BEGIN Records for this exercise

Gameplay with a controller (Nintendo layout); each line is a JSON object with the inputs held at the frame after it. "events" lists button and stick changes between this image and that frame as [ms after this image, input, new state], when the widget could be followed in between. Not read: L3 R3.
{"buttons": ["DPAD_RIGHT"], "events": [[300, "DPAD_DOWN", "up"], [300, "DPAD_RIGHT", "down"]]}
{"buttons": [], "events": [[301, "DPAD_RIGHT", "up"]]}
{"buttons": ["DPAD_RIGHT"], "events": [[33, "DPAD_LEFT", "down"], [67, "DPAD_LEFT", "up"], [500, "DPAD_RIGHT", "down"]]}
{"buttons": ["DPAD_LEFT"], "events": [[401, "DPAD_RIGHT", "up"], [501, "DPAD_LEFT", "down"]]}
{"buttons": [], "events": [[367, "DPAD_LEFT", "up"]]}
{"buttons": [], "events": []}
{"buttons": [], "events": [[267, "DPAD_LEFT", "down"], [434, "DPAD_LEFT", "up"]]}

END Records for this exercise

§ How to complete this task
Return, from the entries, each line that holds "down".

§ Output of the exercise
{"buttons": ["DPAD_RIGHT"], "events": [[300, "DPAD_DOWN", "up"], [300, "DPAD_RIGHT", "down"]]}
{"buttons": ["DPAD_RIGHT"], "events": [[33, "DPAD_LEFT", "down"], [67, "DPAD_LEFT", "up"], [500, "DPAD_RIGHT", "down"]]}
{"buttons": ["DPAD_LEFT"], "events": [[401, "DPAD_RIGHT", "up"], [501, "DPAD_LEFT", "down"]]}
{"buttons": [], "events": [[267, "DPAD_LEFT", "down"], [434, "DPAD_LEFT", "up"]]}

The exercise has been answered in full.